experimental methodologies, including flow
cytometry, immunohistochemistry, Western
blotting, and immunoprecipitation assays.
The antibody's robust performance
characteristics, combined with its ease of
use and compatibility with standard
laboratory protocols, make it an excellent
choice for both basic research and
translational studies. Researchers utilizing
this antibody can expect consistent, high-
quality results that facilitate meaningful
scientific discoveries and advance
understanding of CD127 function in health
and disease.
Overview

##########

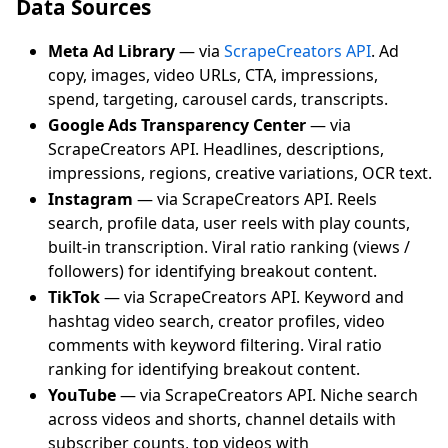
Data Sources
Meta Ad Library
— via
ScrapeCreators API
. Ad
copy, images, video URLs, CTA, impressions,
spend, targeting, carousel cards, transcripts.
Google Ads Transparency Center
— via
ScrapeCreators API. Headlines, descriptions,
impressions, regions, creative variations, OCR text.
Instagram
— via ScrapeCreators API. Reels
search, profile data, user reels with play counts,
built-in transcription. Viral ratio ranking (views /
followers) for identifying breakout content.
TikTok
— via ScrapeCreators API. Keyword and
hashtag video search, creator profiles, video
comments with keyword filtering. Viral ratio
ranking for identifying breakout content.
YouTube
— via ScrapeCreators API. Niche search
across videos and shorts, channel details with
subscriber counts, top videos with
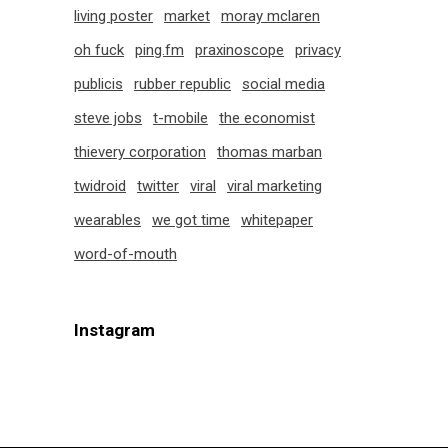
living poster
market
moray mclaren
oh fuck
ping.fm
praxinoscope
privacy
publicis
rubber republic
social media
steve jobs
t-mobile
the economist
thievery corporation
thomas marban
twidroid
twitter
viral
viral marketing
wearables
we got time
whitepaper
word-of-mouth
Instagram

##########

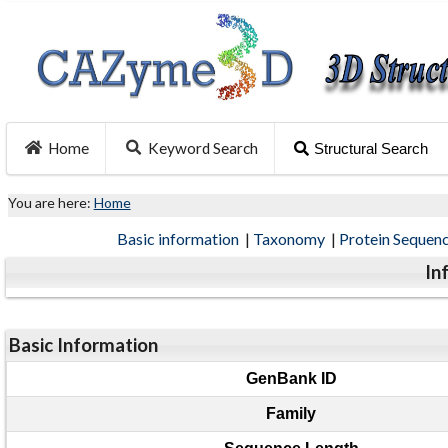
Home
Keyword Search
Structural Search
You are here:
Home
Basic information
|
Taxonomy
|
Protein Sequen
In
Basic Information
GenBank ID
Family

##########

### Directions
Return the count of lines in the entries above that include the word "videos", without any added text.

### Task result
2